While officials of Dubai Ports World tried to calm the waters in Congressional hearings and over the airwaves, opposition to the deal inside the House is actually growing with reports that the government is considering other strategic sales to the United Arab Emirates.

GOP lawmakers raised new questions about the ports deal, alleging that the UAE is too eaily infiltrated by terrorists and asking the Administration to explain whether U.S. terminal-operating companies could bid on UAE terminal work. But what really ticked off GOP lawmakers were the details of a much-ballyhooed 45-day cooling-off period, which turned out to be not a delay or review at all but just another way for Bush to say, "We've already made up our minds.

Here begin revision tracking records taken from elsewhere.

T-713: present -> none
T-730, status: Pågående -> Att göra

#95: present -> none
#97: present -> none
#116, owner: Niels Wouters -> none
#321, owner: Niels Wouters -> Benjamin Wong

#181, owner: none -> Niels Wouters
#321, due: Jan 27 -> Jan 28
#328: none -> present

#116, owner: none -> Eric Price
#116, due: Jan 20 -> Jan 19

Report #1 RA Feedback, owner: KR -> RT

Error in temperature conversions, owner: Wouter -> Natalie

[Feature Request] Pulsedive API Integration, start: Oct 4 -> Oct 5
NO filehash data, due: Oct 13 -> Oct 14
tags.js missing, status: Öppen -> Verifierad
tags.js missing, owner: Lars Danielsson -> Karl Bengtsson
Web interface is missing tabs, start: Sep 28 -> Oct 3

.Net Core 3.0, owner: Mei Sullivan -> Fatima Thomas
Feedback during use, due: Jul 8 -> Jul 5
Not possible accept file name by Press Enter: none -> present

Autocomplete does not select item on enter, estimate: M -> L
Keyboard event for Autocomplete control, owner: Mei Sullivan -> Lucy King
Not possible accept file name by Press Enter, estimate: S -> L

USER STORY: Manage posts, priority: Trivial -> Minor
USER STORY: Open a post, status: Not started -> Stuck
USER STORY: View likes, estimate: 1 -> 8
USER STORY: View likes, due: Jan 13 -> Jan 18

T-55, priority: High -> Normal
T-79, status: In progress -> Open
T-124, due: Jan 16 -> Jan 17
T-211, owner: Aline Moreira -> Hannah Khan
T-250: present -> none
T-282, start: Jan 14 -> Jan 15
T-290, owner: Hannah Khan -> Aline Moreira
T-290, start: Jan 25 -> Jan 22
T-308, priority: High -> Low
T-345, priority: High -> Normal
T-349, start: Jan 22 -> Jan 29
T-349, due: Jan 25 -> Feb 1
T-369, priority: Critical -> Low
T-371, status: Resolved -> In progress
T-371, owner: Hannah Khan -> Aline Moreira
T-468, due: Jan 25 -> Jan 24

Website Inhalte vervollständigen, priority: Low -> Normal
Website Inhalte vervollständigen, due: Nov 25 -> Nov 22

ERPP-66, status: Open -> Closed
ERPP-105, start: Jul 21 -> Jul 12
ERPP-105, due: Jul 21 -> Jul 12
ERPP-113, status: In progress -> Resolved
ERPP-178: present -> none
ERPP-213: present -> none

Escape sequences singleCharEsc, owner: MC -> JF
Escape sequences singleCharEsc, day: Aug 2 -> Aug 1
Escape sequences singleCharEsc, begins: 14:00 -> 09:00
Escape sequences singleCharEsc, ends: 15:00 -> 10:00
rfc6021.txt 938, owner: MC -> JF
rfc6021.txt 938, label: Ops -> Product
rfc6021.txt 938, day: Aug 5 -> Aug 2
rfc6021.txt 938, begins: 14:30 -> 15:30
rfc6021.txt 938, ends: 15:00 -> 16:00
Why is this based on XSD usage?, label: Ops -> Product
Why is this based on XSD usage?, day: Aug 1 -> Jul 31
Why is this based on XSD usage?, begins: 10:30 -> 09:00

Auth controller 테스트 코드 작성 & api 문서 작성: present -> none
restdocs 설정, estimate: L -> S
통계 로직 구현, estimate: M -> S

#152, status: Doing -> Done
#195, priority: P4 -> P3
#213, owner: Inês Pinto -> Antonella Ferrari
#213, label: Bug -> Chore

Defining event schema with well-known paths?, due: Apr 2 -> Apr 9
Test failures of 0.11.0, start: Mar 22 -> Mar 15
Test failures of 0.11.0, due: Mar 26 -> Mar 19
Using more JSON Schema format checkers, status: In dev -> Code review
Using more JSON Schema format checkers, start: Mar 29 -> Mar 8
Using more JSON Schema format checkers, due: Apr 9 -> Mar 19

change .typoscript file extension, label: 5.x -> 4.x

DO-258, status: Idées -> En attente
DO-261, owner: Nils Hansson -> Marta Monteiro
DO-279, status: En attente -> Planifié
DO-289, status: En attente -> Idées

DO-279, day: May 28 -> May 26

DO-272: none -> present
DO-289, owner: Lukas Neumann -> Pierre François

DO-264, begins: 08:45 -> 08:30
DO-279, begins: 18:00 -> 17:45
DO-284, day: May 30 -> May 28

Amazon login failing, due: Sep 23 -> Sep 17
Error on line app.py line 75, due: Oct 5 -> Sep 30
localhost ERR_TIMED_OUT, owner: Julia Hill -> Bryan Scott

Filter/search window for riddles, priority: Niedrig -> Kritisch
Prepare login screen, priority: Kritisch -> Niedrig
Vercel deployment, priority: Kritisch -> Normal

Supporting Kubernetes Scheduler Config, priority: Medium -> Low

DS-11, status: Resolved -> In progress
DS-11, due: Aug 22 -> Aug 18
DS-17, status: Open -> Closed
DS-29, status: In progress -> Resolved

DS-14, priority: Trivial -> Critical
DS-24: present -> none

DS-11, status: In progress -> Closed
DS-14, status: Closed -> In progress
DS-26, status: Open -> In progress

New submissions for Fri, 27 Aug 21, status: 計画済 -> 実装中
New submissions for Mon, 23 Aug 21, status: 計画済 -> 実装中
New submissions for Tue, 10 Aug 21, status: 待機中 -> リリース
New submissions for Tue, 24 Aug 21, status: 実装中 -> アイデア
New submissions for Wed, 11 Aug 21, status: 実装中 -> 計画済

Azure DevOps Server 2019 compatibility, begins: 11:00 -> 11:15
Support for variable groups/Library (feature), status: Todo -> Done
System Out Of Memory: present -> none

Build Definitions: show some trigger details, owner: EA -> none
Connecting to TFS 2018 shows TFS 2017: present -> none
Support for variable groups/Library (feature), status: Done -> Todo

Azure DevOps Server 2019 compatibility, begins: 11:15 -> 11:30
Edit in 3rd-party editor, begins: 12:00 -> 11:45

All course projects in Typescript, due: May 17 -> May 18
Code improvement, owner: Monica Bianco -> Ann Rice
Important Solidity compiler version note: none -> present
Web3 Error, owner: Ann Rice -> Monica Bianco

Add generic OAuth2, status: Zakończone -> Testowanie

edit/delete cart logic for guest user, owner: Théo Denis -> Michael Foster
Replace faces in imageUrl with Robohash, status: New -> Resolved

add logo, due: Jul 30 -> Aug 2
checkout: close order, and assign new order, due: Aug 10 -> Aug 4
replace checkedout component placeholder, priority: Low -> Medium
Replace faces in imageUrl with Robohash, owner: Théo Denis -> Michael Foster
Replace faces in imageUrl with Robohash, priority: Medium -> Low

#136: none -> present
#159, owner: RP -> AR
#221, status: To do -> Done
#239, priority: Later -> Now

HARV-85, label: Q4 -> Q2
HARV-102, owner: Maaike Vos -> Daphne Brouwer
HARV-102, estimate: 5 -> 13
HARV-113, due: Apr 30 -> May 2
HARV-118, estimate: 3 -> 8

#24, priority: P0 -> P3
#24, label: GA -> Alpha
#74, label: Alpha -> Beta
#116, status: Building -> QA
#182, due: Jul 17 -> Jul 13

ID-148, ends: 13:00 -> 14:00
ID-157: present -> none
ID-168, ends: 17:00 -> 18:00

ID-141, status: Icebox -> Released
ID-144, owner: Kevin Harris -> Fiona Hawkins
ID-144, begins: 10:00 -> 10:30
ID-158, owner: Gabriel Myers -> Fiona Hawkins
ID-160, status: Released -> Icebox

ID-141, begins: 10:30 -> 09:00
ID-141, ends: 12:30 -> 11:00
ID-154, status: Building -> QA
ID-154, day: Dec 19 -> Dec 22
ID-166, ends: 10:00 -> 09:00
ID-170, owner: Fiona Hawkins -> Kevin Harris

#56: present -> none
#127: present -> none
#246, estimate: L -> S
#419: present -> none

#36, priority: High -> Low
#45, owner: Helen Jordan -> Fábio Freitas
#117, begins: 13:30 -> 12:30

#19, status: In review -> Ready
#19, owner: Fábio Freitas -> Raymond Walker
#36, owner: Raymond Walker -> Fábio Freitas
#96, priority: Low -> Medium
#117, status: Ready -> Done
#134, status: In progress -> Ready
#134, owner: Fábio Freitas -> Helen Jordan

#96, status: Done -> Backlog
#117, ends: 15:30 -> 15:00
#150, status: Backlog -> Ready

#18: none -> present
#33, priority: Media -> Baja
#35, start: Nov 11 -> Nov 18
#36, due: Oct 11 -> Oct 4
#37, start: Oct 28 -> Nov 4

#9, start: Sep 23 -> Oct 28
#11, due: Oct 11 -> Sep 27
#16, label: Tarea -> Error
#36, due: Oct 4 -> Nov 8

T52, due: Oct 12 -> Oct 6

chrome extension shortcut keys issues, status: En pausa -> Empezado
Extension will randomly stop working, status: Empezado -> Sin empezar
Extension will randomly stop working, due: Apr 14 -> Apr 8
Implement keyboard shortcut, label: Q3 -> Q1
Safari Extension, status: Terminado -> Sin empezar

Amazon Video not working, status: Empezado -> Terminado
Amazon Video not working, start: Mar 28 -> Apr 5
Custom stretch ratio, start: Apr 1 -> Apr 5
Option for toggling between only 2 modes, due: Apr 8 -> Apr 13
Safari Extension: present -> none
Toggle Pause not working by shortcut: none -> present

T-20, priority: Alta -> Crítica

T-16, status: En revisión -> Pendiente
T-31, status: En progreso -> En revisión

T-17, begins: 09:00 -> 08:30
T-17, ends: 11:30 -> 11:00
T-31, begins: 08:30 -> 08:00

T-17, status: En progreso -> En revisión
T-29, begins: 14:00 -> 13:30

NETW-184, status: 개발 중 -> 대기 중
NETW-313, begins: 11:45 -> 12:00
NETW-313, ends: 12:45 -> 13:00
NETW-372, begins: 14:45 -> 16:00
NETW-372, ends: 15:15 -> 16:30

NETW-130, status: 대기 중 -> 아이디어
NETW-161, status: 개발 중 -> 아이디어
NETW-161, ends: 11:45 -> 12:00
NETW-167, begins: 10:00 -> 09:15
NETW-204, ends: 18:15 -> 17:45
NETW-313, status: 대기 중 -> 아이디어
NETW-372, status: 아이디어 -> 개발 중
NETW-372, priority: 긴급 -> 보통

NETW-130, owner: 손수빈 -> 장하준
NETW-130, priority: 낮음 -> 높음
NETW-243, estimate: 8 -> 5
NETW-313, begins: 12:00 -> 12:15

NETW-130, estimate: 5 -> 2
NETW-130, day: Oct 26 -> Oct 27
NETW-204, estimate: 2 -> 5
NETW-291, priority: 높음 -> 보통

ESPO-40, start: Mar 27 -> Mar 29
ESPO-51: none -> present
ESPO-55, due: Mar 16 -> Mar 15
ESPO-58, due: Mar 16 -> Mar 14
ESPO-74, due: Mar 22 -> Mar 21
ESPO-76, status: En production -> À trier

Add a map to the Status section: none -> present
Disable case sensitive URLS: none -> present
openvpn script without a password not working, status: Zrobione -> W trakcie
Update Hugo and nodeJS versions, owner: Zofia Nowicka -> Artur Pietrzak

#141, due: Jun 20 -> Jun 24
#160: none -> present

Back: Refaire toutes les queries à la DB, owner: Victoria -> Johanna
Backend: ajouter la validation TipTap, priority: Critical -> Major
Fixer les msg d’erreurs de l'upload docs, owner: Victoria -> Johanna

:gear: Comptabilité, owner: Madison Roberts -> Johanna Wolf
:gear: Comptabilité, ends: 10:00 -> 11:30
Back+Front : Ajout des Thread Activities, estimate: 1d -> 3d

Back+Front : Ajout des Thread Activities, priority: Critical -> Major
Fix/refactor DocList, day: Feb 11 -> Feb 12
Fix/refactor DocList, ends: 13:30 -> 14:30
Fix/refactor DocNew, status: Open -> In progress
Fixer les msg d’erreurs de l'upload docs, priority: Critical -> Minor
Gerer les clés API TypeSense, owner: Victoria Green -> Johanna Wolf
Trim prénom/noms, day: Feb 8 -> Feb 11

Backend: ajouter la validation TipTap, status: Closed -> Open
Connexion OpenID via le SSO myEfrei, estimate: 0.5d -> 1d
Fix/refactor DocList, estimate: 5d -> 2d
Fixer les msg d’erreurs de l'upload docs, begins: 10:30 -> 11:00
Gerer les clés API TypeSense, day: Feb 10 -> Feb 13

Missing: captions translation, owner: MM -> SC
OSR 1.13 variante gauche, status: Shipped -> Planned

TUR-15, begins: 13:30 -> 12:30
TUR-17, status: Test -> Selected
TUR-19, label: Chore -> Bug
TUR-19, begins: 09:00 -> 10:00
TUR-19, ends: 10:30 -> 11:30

We're just going to delay the paperwork for a month or so." Lawmakers regarded this gambit as another example of the Administration ignoring the will of Congress when consultation might have done the President some good.

Such repeated signs of contempt for Congress is a little hard for GOP members to swallow in the wake of the repeatedly amateurish White House handling of just about everything for the last year, ranging from the Harriet Miers nomination to the federal response to Hurricane Katrina to the dead-from-the-start Social Security reform initiative. Bush's performance has driven the entire party's poll numbers down, and with it many members' odds of re-election. Consequently, Republican confidence in the White House has crashed to an all-time low. "The White House has a huge challenge on its hands," Rep. Tom Cole of Oklahoma told TIME.com. "They don't have the ability or credibility to carry this deal on their own."

The episode points to a larger weakness in the way the Bush White House is organized in an election year. Its congressional relations office has never been strong and is particularly weak now. Other than the Vice President, who left his seat in the House 17 years ago, the President lacks a single senior staffer who has ever been elected to Congress. At various times, all of Bush's predecessors found a reason to check this box: Bill Clinton had longtime California lawmaker Leon Panetta as chief of staff, Bush's father had former congressman Henson Moore as a deputy chief of staff, and Ronald Reagan had former Senator Howard Baker as his chief of staff as well. If Bush cared about working with Congress, one lawmaker said, he would have some people around who actually worked there before.

Given all the toxins in the water, about the only way to avoid a full congressional break with Bush on the ports deal is for the White House to offer Congress a chance to review and oversee the sale. But that is a step the Administration has continued to rule out. And so the President's party is poised for an unprecedented revolt.

One final but telling note: this week the Administration has put, even by its own standards, considerable resources into trying to salvage the ports deal in the House. Six or seven different p.r. operations are working the problem from around the government, with teams from Treasury, State, the White House, Homeland Security, the National Economic Council and a number of outside lobbying groups (who know a really big feed when they see one), all bombarding the Hill with phone calls and data, and all to very little apparent effect. "It's all hands on deck," said an outside lobbyist on the case. "The White House has done a good job in the press of making this look stabilized, but the members just aren't there."